Lexington County Chronicle, December 17, 2020
The Lancaster News, December 26, 2020
By Frank Knapp Jr.
Special to the Chronicle
Should Santee Cooper be sold or not is expected to be hotly debated when state lawmakers return next month.
The 2 sides are gearing up for a battle.
Last week the SC House announced the formation of the Santee Cooper Ad Hoc Committee. During its pandemic-shortened session earlier this year the House had expressed support for selling the utility.
For its part Santee Cooper took action last week to remove 2 of the many criticized blemishes on its record as it prepares to fight to stay a state agency.
1st, the taxpayer-owned utility cleared the deck of another civil lawsuit resulting from its failed nuclear project with SCE&G.
Santee Cooper’s board agreed to pay $2 million to mini-bond investors and their attorneys for deliberately misleading investors about nuclear project progress prior to abandoning construction in July 2017.
A Santee Cooper spokeswoman claimed the settlement was a win for its customers.
The reality is that the $2 million settlement will be paid by the utility’s ratepayers.
Santee Cooper’s former CEO Lonnie Carter and its directors, who were all responsible for the problem, will face no consequences.
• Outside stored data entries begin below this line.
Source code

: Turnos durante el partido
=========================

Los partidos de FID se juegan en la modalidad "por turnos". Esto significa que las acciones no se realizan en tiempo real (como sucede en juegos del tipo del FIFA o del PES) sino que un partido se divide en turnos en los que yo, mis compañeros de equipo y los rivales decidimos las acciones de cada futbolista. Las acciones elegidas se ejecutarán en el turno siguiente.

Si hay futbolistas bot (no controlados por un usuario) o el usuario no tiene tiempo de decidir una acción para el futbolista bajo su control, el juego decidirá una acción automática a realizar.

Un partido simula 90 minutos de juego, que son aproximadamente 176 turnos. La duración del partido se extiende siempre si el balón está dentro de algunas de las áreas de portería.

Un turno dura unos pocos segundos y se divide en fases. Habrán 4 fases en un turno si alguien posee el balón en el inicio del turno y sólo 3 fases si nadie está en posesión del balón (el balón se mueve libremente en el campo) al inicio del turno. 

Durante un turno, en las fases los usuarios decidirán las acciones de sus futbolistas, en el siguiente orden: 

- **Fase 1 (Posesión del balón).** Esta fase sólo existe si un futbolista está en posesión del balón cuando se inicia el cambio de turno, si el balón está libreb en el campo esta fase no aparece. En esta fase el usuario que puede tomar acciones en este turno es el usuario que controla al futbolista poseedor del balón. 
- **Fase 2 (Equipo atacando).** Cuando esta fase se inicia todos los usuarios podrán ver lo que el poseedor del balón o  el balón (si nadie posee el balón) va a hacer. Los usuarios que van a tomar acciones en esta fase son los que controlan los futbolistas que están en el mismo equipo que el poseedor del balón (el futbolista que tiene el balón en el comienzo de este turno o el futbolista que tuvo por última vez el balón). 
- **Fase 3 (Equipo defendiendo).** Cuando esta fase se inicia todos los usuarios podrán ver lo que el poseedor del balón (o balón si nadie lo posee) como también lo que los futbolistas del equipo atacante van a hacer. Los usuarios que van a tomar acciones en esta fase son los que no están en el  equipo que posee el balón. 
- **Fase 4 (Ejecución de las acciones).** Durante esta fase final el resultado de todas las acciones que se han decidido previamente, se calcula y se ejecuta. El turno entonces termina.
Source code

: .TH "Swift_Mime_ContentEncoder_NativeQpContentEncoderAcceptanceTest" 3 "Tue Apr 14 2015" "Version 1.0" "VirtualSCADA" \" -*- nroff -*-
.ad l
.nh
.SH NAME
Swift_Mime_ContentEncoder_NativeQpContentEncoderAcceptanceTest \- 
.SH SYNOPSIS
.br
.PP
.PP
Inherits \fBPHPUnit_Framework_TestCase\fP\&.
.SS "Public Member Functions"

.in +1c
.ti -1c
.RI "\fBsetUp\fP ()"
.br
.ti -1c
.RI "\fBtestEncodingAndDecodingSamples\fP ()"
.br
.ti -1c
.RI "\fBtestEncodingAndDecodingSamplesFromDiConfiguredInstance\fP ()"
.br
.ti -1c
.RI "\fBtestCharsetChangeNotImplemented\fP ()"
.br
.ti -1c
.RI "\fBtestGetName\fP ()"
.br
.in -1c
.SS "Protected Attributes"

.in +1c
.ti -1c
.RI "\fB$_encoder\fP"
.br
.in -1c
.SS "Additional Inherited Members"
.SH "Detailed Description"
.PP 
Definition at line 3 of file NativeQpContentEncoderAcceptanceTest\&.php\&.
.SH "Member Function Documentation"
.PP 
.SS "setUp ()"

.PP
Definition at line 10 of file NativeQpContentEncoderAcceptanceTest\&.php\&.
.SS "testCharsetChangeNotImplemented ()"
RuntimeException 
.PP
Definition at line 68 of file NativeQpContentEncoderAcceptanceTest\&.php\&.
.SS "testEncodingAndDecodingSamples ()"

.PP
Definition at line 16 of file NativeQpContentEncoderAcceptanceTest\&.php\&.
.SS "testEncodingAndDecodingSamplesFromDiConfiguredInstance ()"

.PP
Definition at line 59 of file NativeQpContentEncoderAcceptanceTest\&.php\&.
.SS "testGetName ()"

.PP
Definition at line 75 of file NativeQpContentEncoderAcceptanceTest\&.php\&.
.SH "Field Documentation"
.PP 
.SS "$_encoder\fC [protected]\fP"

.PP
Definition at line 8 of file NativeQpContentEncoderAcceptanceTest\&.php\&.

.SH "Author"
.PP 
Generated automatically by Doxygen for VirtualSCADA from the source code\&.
Board members keep their paid, prestigious positions and Carter continues to collect his $800,000 yearly retirement.
2nd the Santee Cooper board last week tamped down another negative economic development story about the utility.
Since 2015, Century Aluminum has complained about Santee Cooper’s high electricity rates at its Mount Holly aluminum smelting plant near Goose Creek.
As a result of Santee Cooper’s rates, Century had already shut down half of its plant and workers’ jobs, causing serious economic stress to the local community.
The plant was scheduled to close permanently at the end of this year unless it could obtain electricity at lower cost elsewhere.
To avoid being blamed for causing the loss of another 300 jobs and $500 million in economic activity, Santee Cooper did what it could have done long ago.
It agreed to sell Century lower-priced excess capacity from its Winyah coal plant.
Century Aluminum thanked Gov. Henry McMaster and Commerce Secretary Bobby Hitt for pushing a resolution to the crisis.
Santee Cooper’s new cooperation on the issue, just like its decision to settle the mini-bond lawsuit, was more likely due to its legislative fight that will start next month.
Santee Cooper can’t escape the mountain of bad management and business decisions it has made over the past 15 years, including the $3.6 billion nuclear debt it is forcing its customer to pay.
These and many other bad decisions are outlined in “No Longer an Asset: How Santee Cooper is Failing South Carolina.”
You can read it at https://scsbc.org/wp-content/uploads/2020/10/Santee-Cooper-Not-An-Asset.pdf
Frank Knapp is President and CEO of the South Carolina Small Business Chamber of Commerce.